As it currently stands, this question is not a good fit for our Q&A format. We expect answers to be supported by facts, references, or expertise, but this question will likely solicit debate, arguments, polling, or extended discussion. If you feel that this question can be improved and possibly reopened, visit the help center for guidance.

Closed 7 years ago.

I'm working on a project where the public (so everyone) is allowed to insert HTML through TinyMCE for their own project page. Since everyone is allowed to use this feature, I need a 100% safe way of inserting the TinyMCE output into my database, and showing it on another page just as it was inserted by the user.

XSS, SQL injection and all that other crap is not what I want on my new website! I could do htmlentities -> htmlspecialchars and later on use htmlentities_decode, but is this 100% safe, and it is the best way of doing it?

回答1:

SQL injection is in most cases easily avoided with the use of prepared statements.

XSS is more difficult if you're planning to allow users to post HTML markup. You need to remove all <script> tags, all on* attributes from tags, all javascript: urls, and even then that's probably not fully guaranteed to make the input HTML safe. There are libraries such as HTMLPurifier that can help, but so long as you allow HTML, you're at risk of letting something malicious through.
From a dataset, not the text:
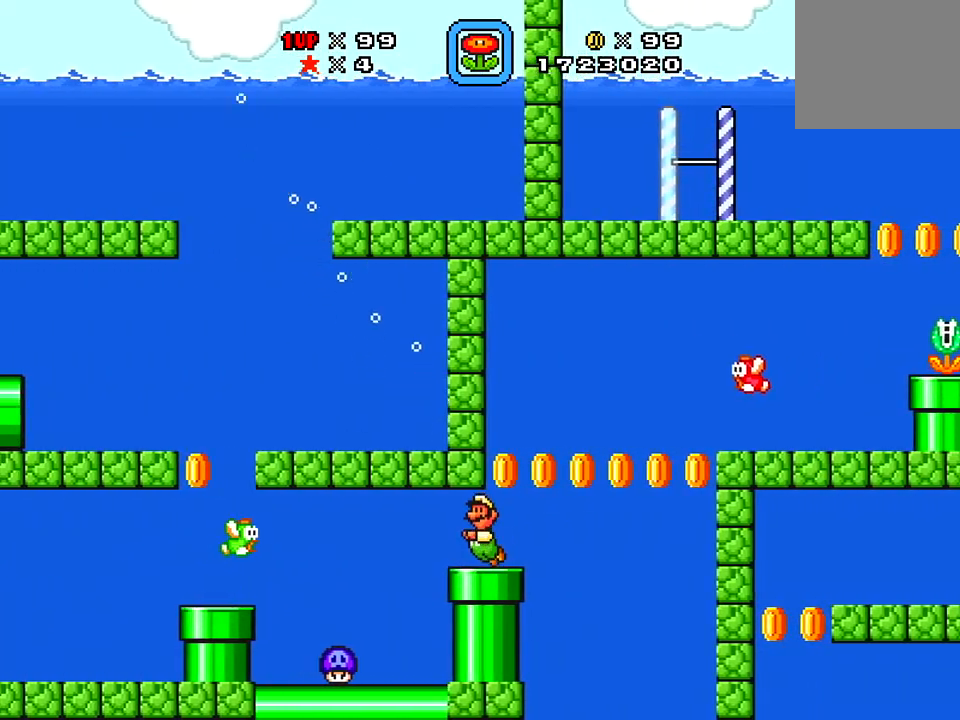
{"buttons": ["DPAD_LEFT"], "right_stick": "center", "events": [[267, "A", "down"], [417, "A", "up"], [467, "X", "up"]]}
You could use a library that implements something such as markdown or wikitext instead. This severely limits what users can enter, whilst still letting them mark the content up to an extent. It's not fullproof (people can still just post links to malicious sites and hope users click through to them,which some will be naive enough to actually do), and you'll not be able to use a rich editor such as TinyMCE without some sort of plugin, but it's a much simpler job to sanitize markdown than it is to sanitize HTML.

回答2:

It is not doable. You think to filter so that's a good point but in the end it won't be possible to lock it down totally if you accept html. Take a look at things like bbcode, markdown etc. to see some alternatives.

If you decide to accept HTML code it's not just filtering what needs to be done, even encodings can generate serious security issues. Search for UTF-7 for example to see what kind of issues. See some examples here: http://www.webappsec.org/projects/articles/091007.txt

回答3:

Storing and showing the HTML are two different things.

For storing the HTML in MySQL, mysql_real_escape_string() is enough, and will protect you from SQL injections.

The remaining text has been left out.